RECORD EXTRACTS

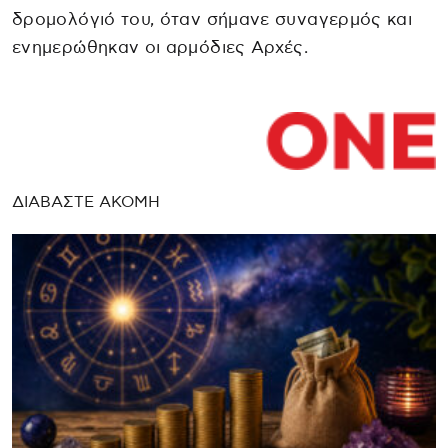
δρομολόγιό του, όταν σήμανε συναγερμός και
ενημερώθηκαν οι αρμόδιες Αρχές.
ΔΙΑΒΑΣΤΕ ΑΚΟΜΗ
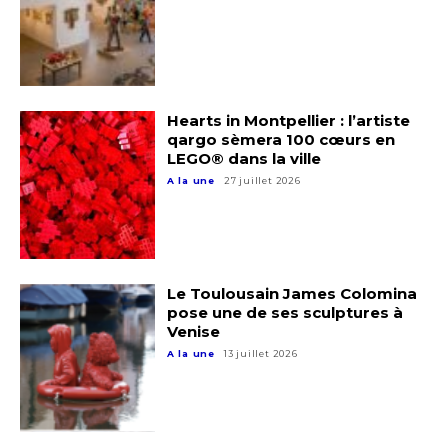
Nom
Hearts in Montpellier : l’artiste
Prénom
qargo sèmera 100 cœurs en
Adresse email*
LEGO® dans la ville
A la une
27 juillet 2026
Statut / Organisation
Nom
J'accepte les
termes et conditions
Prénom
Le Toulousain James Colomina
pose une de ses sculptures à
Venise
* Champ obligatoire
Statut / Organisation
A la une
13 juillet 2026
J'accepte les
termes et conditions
...
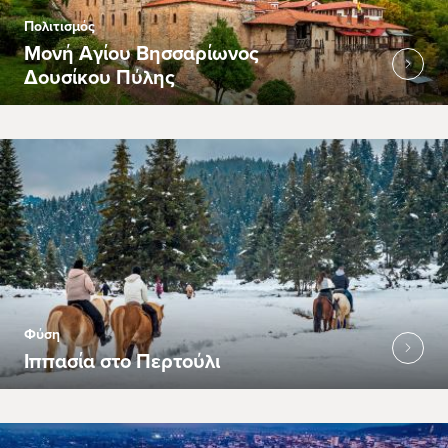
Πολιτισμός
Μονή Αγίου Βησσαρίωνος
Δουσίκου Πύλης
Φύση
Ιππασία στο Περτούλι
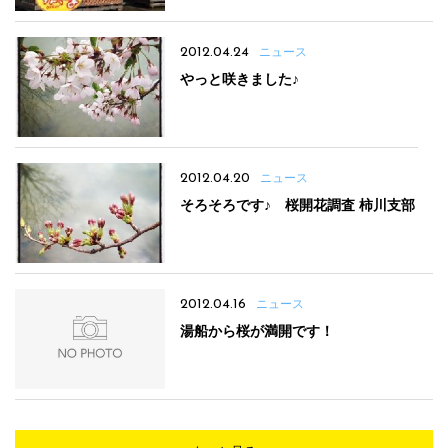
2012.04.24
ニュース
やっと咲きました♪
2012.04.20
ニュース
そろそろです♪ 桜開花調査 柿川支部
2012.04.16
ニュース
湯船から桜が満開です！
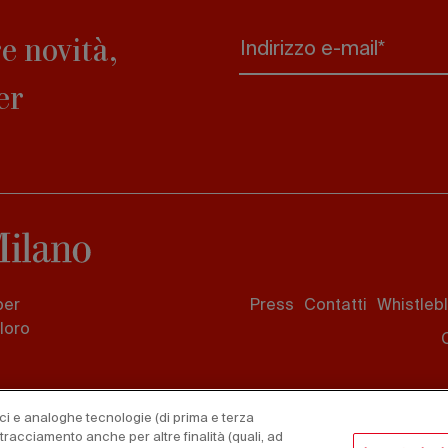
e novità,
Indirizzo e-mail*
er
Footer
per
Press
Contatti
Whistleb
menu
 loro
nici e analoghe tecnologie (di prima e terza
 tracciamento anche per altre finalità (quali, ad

WORK ITEM
Using the entries above, extract exactly the lines from the one that contains "Δουσίκου Πύλης" through the one that contains "tracciamento anche per". Do not carry over any pictures.

WORKED SOLUTION
Δουσίκου Πύλης
Φύση
Ιππασία στο Περτούλι
2012.04.24
ニュース
やっと咲きました♪
2012.04.20
ニュース
そろそろです♪ 桜開花調査 柿川支部
2012.04.16
ニュース
湯船から桜が満開です！
e novità,
Indirizzo e-mail*
er
Footer
per
Press
Contatti
Whistleb
menu
 loro
nici e analoghe tecnologie (di prima e terza
 tracciamento anche per altre finalità (quali, ad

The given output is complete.